La pandémie, elle-même, est un symptôme de la chute du système. Les grandes maladies, et notamment les épidémies, ne se sont jamais développées dans des sociétés en plein développement, sans crise économique et sociale. Bien au contraire, tout le passé des épidémies démontre qu’elles ont lieu dans des sociétés en pleine crise et en guerre, civile ou militaire. L’un des exemples fameux est l’épidémie de grippe espagnole au beau milieu de la première guerre mondiale. Mais on a connu aussi des épidémies en pleine crise économique, sociale et révolutionnaire de l’Egypte antique ou de la Mésopotamie antique. Et ce ne sont pas les seuls exemples historiques fameux. Bien sûr dans ces cas très anciens ou plus modernes, personne n’a jamais incriminé l’effondrement du système et pourtant tel était le fondement de telles crises sanitaires massives. Par exemple, la peste athénienne, en réalité une fièvre thyphoïde, a atteint Athènes, en – 430 avant notre ère, en plein dans la crise de la domination de cette cité sur la Grèce, crise marquée par la guerre du Péloponnèse, contre Sparte, ayant pris la tête de toutes les villes qui contestaient la domination athénienne. La peste dite « antonine », en fait une variole, a atteint la Mésopotamie en 166 après notre ère, avant d’atteindre l’empire romain, durant la guerre contre les Parthes. La « peste de Justinien », de 540 de notre ère, est liée à la crise européenne qui a mené de l’empire au Moyen-Age. La « peste de Tunis » de 1270 est liée aux grands massacres des croisades (il s’agit là de la huitième croisade à Tunis)… La « peste noire » qui a frappé l’Europe depuis 1346, a débuté en Chine, elle-même en pleine guerre civile et guerre tout court… La variole a frappé les populations amérindiennes des Amériques, déjà écrasées par la répression et l’élimination systématique des conquérants occidentaux… Le choléra des années 1930 est devenu épidémique en Russie en pleine crise économique et sociale de l’époque stalinienne issue de la guerre civile et des politiques effroyables de la bureaucratie russe…

Les maladies ne frappent pas seulement par l’effet des bactéries et des virus. Quand elles prennent le caractère de pandémies, c’est que le système économique et social est déjà frappé ou menacé…

C’est ce qui se produit aujourd’hui encore. La crise systémique a frappé en 2007 alors que la pandémie date de 2019… Et chacun s’attendait à un effondrement économique et social en 2019 alors que personne n’avait prévu la pandémie covid !!!

On a constaté déjà que la chute économique actuelle n’a pas commencé avec la pandémie, et que la surmortalité elle-même ne l’a pas attendue. Les révolutions sociales, elles aussi, ne l’avaient pas attendu…
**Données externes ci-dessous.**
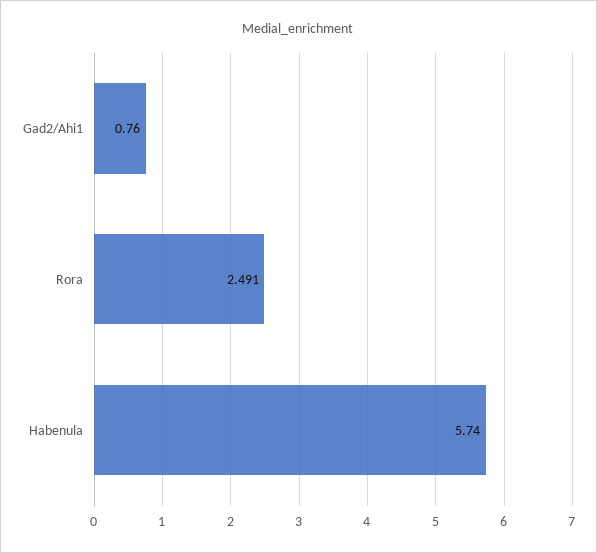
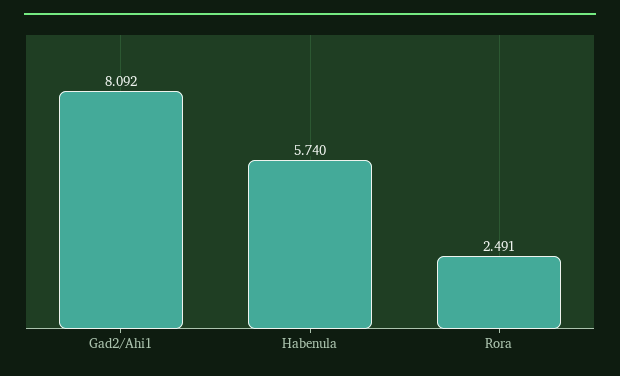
Gad2/Ahi1: 0.76 -> 8.092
De nombreux auteurs ont souligné le rôle des pandémies pour produire des crises économiques et sociales, oubliant que celles-ci étaient d’abord et avant tout produites par des crises sociales et politiques, révolutionnaires, de la domination des classes possédantes. L’Egypte et la Mésopotamie antiques sont de grands exemples de telles liaisons entre des maladies massivement mortelles et la chute des systèmes économiques et sociaux dominants. Ces auteurs choisissent sciemment d’oublier qu’avant même que les maladies frappent les révolutions sociales avaient lieu, menaçant les classes possédantes et c’est vrai depuis l’Egypte et la Mésopotamie antiques et jusqu’à la vague des révolutions récentes, allant de l’Egypte et de la Tunisie, à l’Algérie et aux gilets jaunes de France, pour continuer au Soudan, au Liban et ailleurs…

Oui, ces révolutions sociales se placent avant la pandémie et elle n’en est nullement la cause. De même, la révolution sociale a frappé l’Egypte et la Mésopotamie antiques, avant les pandémies et pas après !!! Ou encore la France et l’Angleterre du Moyen-Age !! Et aussi l’Europe en pleine guerre mondiale, là encore AVANT les pandémies et pas après !!!

Depuis que le monde est divisé en classes sociales, la lutte des classes se place en amont des crises de la société et pas en aval !!! Ce ne sont pas les virus et les bactéries qui déterminent les sociétés humaines mais l’activité des classes sociales !!!